Another element that Hawley felt is important in telling this story is the use of youngsters to really drive the narrative, which he reveals brings the aforementioned ‘Peter Pan’ quality to the series.
“The best way to explore is to look at the adult human world through the eyes of a child. Because children [are] bad liars. They don’t know how to pretend they’re not scared. They don’t take for granted some of the things that adults take for granted. And so going in through Wendy’s point of view and the other Lost Boys really allowed her to have the sort of pure decency at heart that could then confront the complacency [of] the evils of the adult world.”
Chandler, who portrays Wendy, discusses how she fashioned playing a child’s consciousness in an adult body, saying, “Wendy is very much a blank page. I feel like Noah was able to create a very layered, grounded character.

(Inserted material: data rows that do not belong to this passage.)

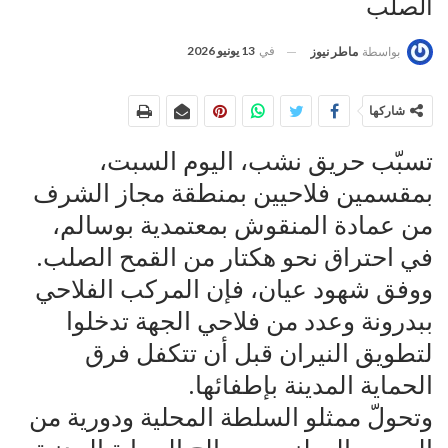
الصلب
في
13 يونيو 2026
بواسطة
ماطر نيوز
شاركها
تسبّب حريق نشب، اليوم السبت،
بمقسمين فلاحيين بمنطقة مجاز الشرف
من عمادة المنقوش بمعتمدية بوسالم،
في احتراق نحو هكتار من القمح الصلب.
ووفق شهود عيان، فإن المركب الفلاحي
ببدرونة وعدد من فلاحي الجهة تدخلوا
لتطويق النيران قبل أن تتكفل فرق
الحماية المدينة بإطفائها.
وتحولّ ممثلو السلطة المحلية ودورية من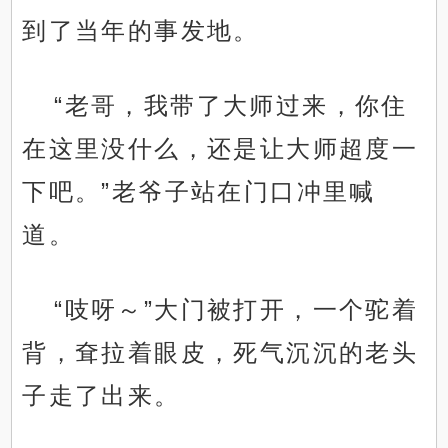
到了当年的事发地。
“老哥，我带了大师过来，你住
在这里没什么，还是让大师超度一
下吧。”老爷子站在门口冲里喊
道。
“吱呀～”大门被打开，一个驼着
背，耷拉着眼皮，死气沉沉的老头
子走了出来。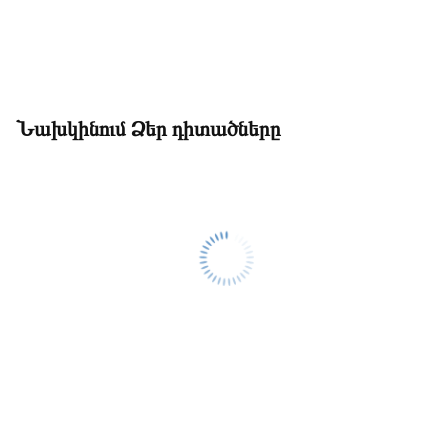
Նախկինում Ձեր դիտածները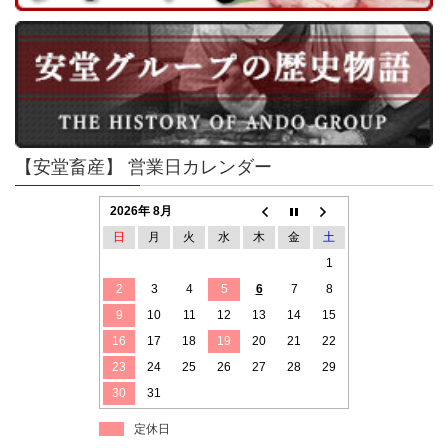
【安堂畜産】 営業日カレンダー
2026年 8月
日
月
火
水
木
金
土
1
2
3
4
5
6
7
8
9
10
11
12
13
14
15
16
17
18
19
20
21
22
23
24
25
26
27
28
29
30
31
定休日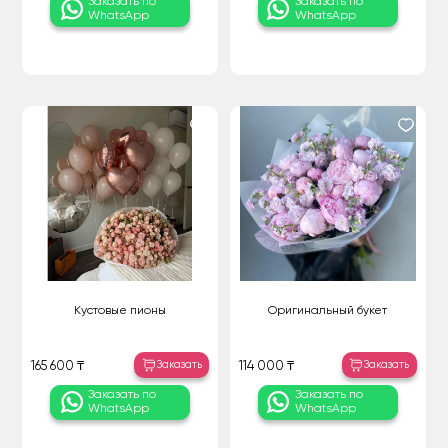
Заказать по
Заказать по
WhatsApp
WhatsApp
Кустовые пионы
Оригинальный букет
Заказать
Заказать
165 600 ₸
114 000 ₸
Заказать по
Заказать по
WhatsApp
WhatsApp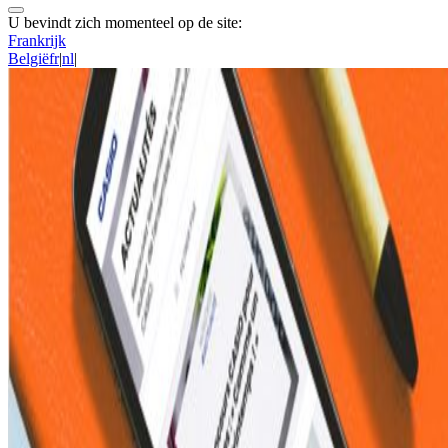
U bevindt zich momenteel op de site:
Frankrijk
België
fr
|
nl
|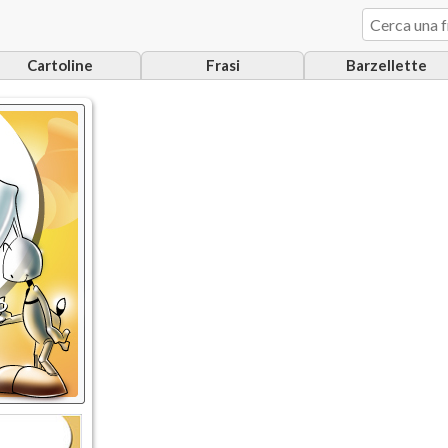
Cartoline
Frasi
Barzellette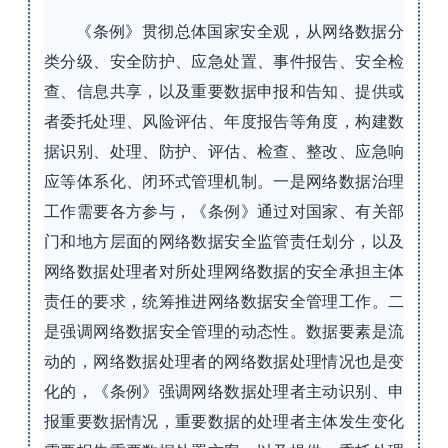
《条例》贯彻总体国家安全观，从网络数据分
类分级、安全防护、应急处置、事件报告、安全检
查、信息共享，以及重要数据申报和告知、提供或
者委托处理、风险评估、年度报告等角度，构建数
据识别、处理、防护、评估、检查、整改、应急响
应等体系化、闭环式管理机制。一是网络数据治理
工作需要各方参与，《条例》通过对国家、有关部
门和地方层面的网络数据安全监管责任划分，以及
网络数据处理者对所处理网络数据的安全承担主体
责任的要求，统筹推进网络数据安全管理工作。二
是强调网络数据安全管理的动态性。数据要素是流
动的，网络数据处理者的网络数据处理情况也是变
化的，《条例》强调网络数据处理者主动识别、申
报重要数据情况，重要数据的处理者主体发生变化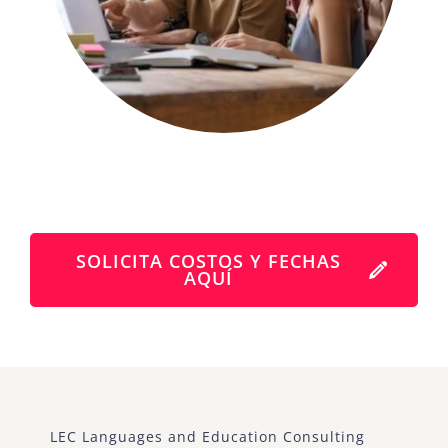
SOLICITA COSTOS Y FECHAS
AQUÍ
LEC Languages and Education Consulting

But I would have this image of two magnets kind of pressing up against each other — the mind, which is known, and this body, which is unknown — and you just can’t get them to touch. It’s kind of like what’s in the middle—what’s that void, is what she’s seeking.”
Hawley concludes that, “What I want the audience to take away from [this series] really is my ambition for this genre to be bigger than just entertainment, for it to be a fun show, with all the action and horror we have. But I think science fiction has a responsibility to really look at the issues that we’re wrestling with and try to envision a future in which we can solve them. And so, my hope is that people ride the roller coaster episode to episode, but come out of it still thinking about the show and talking about the show afterwards.”
‘Alien: Earth, premieres two episodes on August 12th at 8/7c on FX and on Hulu domestically, and on Disney+ internationally on August 13th. Subsequently, a new episode will be released every Tuesday.